Par Caroline J. · Publié le 2 novembre 2021 à 17h18
Instaurée en 2019, la prime exceptionnelle de pouvoir d’achat, également baptisée « prime Macron », est reconduite en 2021. Et bonne nouvelle puisque davantage de salariés y sont éligibles. Alors, qui est concerné et quelles sont les conditions pour en bénéficier ? On vous répond.

C’est un coup de pouce dont vont pouvoir bénéficier certains salariés. La prime exceptionnelle de pouvoir d’achat, dite « prime Macron », est reconduite en 2021. Comme l’indique le ministère de l’Économie, cette prime exceptionnelle exonérée d’impôts et de prélèvements sociaux est versée aux salariés par les entreprises qui le souhaitent, mais sous plusieurs conditions.

Cette « prime Macron » doit ainsi être versée entre le 1er juin 2021 et le 31 mars 2022. La rémunération mensuelle du salarié bénéficiaire doit également être inférieure, au cours des 12 mois précédant le versement de la prime, à 3 fois le montant du SMIC.

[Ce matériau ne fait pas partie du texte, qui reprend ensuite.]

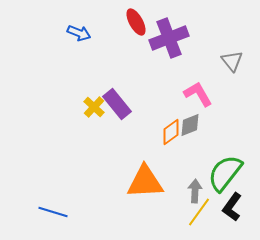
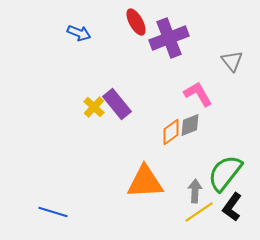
yellow line: rotated 20 degrees clockwise
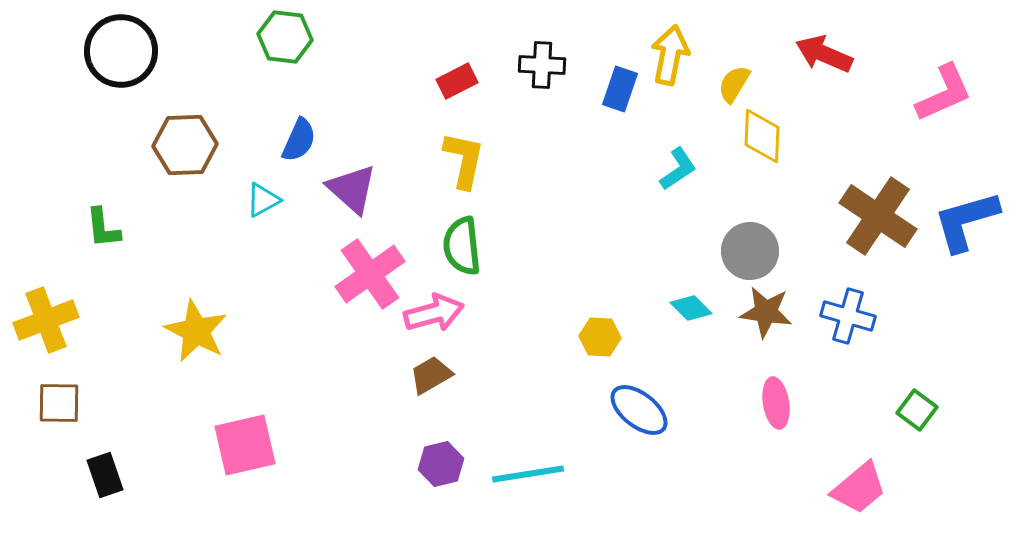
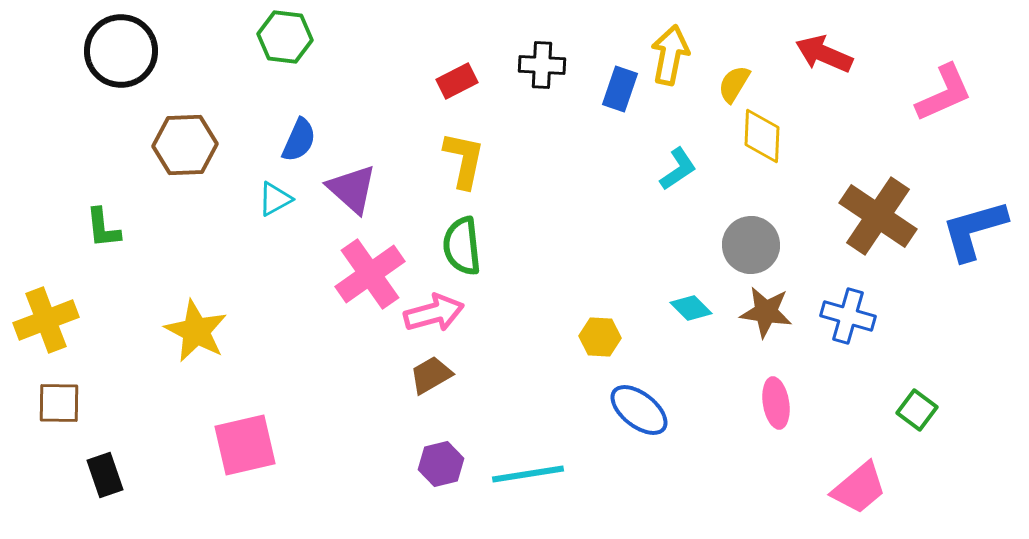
cyan triangle: moved 12 px right, 1 px up
blue L-shape: moved 8 px right, 9 px down
gray circle: moved 1 px right, 6 px up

Pour rappel, au 1er octobre dernier, le SMIC a augmenté de 2,2 %, passant de 1.554,58 € (brut mensuel) pour un temps plein, à 1.589,47 €. Par conséquent, cette année, davantage de salariés peuvent bénéficier de cette « prime Macron », seulement si leur employeur le décide. C’est ce qu’a confirmé le site du service-public le 27 octobre dernier. « En raison de la hausse du SMIC au 1er octobre 2021, davantage de salariés peuvent désormais bénéficier de la prime exceptionnelle de pouvoir d'achat (Pepa) », explique le site, avant d’ajouter : « À la suite de la hausse du salaire minimum de croissance (Smic) de 2,2 % au 1er octobre 2021, les salariés qui gagnent 4.768,41 € maximum, contre 4.6631,74 € auparavant, sont désormais éligibles à la prime de pouvoir d'achat, dite prime Macron ou PEPA ».

Sachez aussi que le montant de cette prime est plafonné à 1 000 € dans les entreprises n'ayant pas signé d'accord d'intéressement, et à 2 000 € dans les entreprises qui ont signé un accord d'intéressement ou dans les entreprises de moins de 50 salariés ou encore pour les travailleurs de la deuxième ligne, c’est-à-dire les personnes exerçant des « métiers dans les activités de commerce ou de services qui, en raison de la nature de leurs tâches, sont exposés à un risque sanitaire direct », dont font notamment partie les caissiers, personnels de ménage, éboueurs ou encore livreurs.

Le ministère de l’Économie précise aussi que cette « prime ne peut se substituer à une augmentation de rémunération ou à une prime prévue par un accord salarial, un contrat de travail ou un usage dans l’entreprise ».